DATASET CONTENT
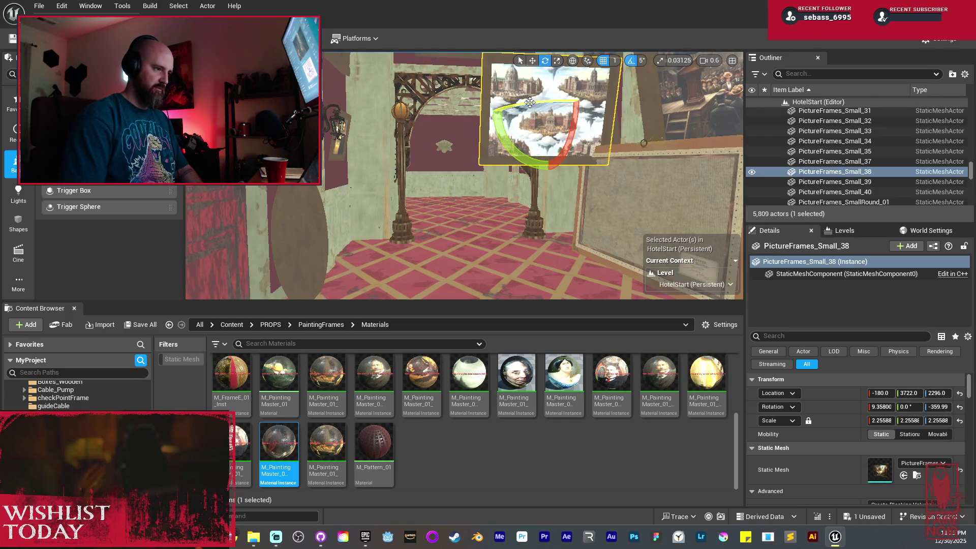
pyautogui.moveTo(529, 103); pyautogui.dragTo(514, 122)
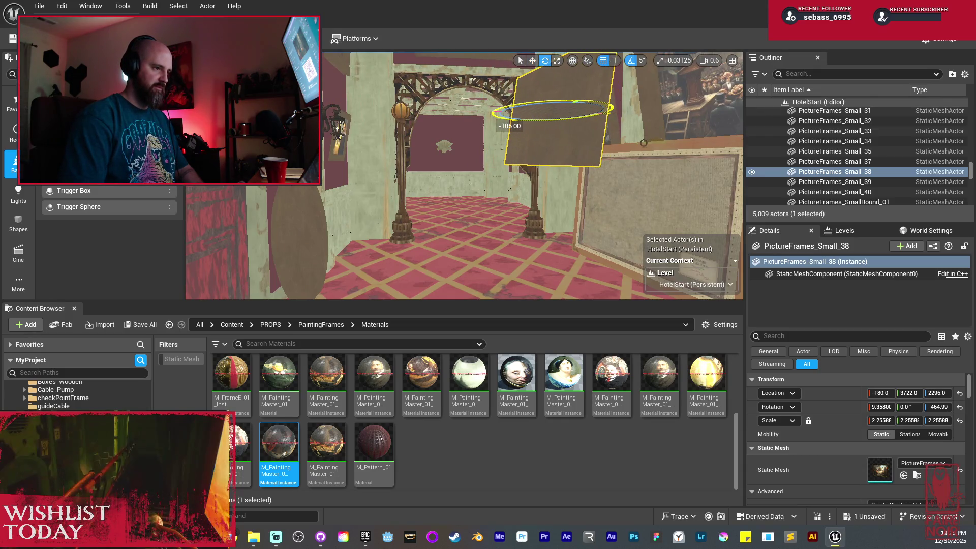
pyautogui.press('w')
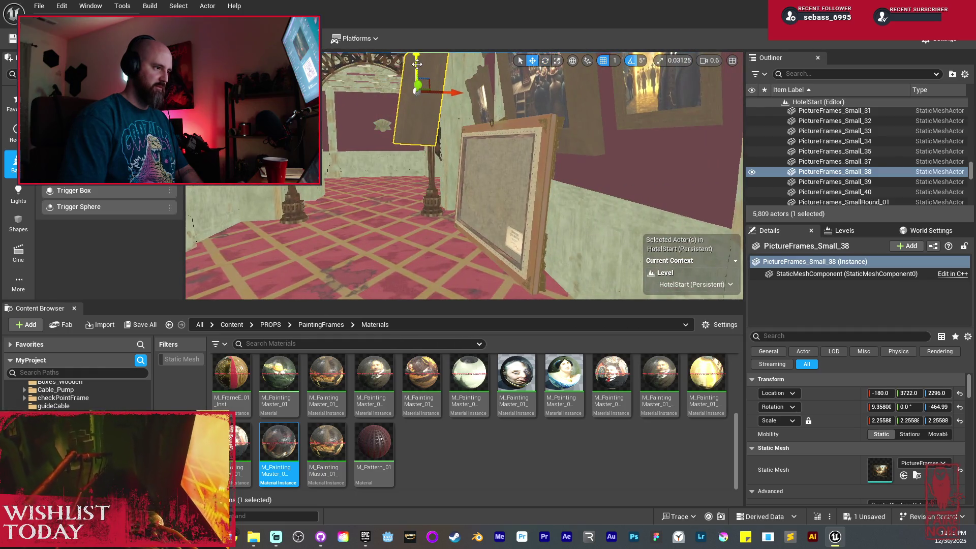
pyautogui.moveTo(439, 92); pyautogui.dragTo(428, 162)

PROBLEM DESCRIPTION
Please copy the data shown above word for word, omitting the pictures.

ANSWER BELOW
pyautogui.moveTo(529, 103); pyautogui.dragTo(514, 122)
pyautogui.press('w')
pyautogui.moveTo(439, 92); pyautogui.dragTo(428, 162)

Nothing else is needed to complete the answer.